INSIDE OUT PROJECT by Richard

JR exhibits freely in the streets of the world, catching the attention of people who are not typical museum visitors. In 2006, he created Portrait of a Generation, portraits of suburban "thugs" that he posted, in huge formats, in the bourgeois districts of Paris. This illegal project became "official" when the Paris City Hall wrapped its building with JR’s photos. In 2007, with Marco, he made Face 2 Face, the biggest illegal exhibition ever. JR posted huge portraits of Israelis and Palestinians face to face in eight Palestinian and Israeli cities. 

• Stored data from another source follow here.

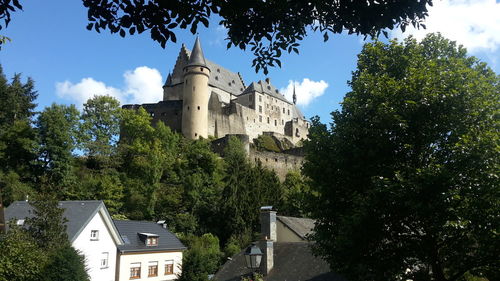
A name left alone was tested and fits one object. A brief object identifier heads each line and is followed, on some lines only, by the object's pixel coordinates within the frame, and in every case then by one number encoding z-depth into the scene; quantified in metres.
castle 57.75
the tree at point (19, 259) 16.54
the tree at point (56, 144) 38.84
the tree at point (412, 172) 9.99
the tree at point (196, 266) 20.59
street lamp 12.01
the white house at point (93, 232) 24.47
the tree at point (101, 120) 47.72
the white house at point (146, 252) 27.08
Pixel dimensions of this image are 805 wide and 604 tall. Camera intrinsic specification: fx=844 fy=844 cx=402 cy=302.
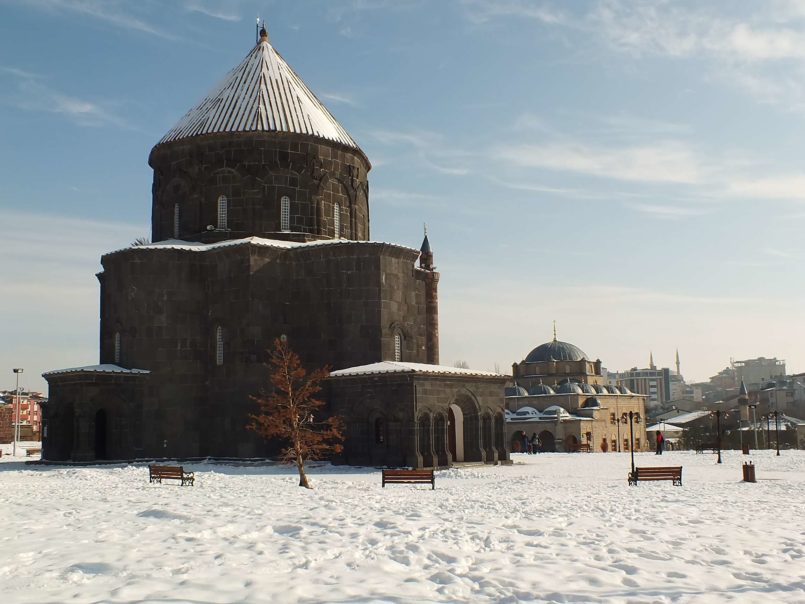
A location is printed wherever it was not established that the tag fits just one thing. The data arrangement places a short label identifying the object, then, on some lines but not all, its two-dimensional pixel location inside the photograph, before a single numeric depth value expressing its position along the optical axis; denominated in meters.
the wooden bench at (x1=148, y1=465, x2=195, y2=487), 23.96
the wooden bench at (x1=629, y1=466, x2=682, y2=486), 24.16
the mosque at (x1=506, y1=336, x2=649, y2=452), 72.88
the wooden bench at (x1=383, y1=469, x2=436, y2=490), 23.39
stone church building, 32.75
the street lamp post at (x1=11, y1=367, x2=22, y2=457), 54.25
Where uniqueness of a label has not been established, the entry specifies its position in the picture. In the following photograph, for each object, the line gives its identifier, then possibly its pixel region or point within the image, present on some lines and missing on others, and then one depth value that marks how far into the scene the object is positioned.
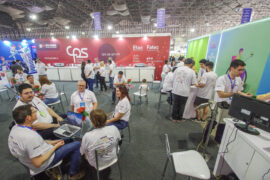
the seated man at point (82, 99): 2.29
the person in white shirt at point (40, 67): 6.18
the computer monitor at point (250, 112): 1.18
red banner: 7.30
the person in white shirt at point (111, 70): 5.73
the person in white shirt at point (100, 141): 1.33
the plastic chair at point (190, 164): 1.32
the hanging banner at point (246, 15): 4.88
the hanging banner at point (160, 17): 5.98
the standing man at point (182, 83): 2.80
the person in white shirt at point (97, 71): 5.92
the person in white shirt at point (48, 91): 3.04
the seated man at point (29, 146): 1.20
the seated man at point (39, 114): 1.86
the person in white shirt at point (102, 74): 5.51
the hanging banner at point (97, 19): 6.91
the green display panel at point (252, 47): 2.64
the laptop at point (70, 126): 1.74
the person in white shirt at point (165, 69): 5.44
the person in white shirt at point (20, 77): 4.19
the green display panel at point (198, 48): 5.85
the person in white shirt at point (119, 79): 4.12
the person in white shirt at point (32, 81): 3.38
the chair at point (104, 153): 1.29
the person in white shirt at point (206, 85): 2.78
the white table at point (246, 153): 1.12
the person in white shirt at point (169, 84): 3.63
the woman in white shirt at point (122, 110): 2.11
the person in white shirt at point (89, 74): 5.00
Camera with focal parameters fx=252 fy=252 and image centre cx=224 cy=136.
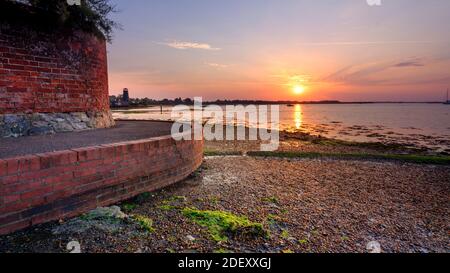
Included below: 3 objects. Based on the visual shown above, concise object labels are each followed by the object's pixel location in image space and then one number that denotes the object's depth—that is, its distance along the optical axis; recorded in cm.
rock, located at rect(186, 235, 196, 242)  286
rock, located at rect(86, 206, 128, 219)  313
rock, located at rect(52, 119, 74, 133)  547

In 2008, he embarked on a long international trip for Women Are Heroes, in which he underlines the dignity of women who are often the targets of conflicts, and created The Wrinkles of the City. In 2010, his film Women Are Heroes was presented at Cannes. 

In 2011 he received the TED Prize, after which he created Inside Out, an international participatory art project that allows people worldwide to get their picture taken and paste it to support an idea and share their experience - as of December 2012, over 120,000 people from more than 108 countries have participated.

The INSIDE OUT project has traveled from Ecuador to Nepal, from Mexico to Palestine, inspiring group actions on varied themes such as hope, diversity, gender-based violence, climate change.

​I participated in one of JR's projects a few years ago with a picture of my daughter, that ended up on a house in a favela outside Rio :)

School in the Cloud by Richard

Our education system was constructed hundreds of years ago, and educators made some assumptions based on the technology that was available. 

Some years ago did Dr. Sugata Mitra an odd experiment. He placed a PC inside a wall behind a plastic shield in a New Dehli slum. Connected to the internet with a mouse, Mitra simply powered it up and left it behind. “I left it to the wolves, knowing that it would be smashed, opened up and and sold,” Mitra says. “I left it, just to see what would happen.”

When Mitra came back after 2 months he found the kids playing games and browsing the Internet. One kid sauntered up to Mitra and said, “We could use a better mouse and a faster processor.” And there was a small complaint. “You’ve given us a machine that only works in English, so we had to teach ourselves English.”

What Mitra envisions are “schools in the cloud,” classes of 24 students in actual brick-and-mortar spaces managed in person by his volunteer grannies. The grannies ask the questions, offer the encouragement, everything else happens remotely, the lights, heating, and locks are all manipulated via the cloud.

But still access to technology is a huge limitation, we don't need to get an iPad for every child. It could be a $200 refurbished PC for every 6 kids.

Apple announced last Thursday that more than 1 billion items have been downloaded from Apple's online educational catalog, iTunes U. Approximately 1 200 universities; including Yale, MIT and Oxford host more than 2 500 public courses between them.

Or like Salman Khan who is the founder of Khan Academy, a not-for-profit that hosts more than 3 800 free educational videos online.

Today I follow a workshop from Stanford University on my iPad and a course from MIT Media Lab via videoconferencing…

Dr. Sugata Mitra is the winner of this year’s $1 million TED Prize.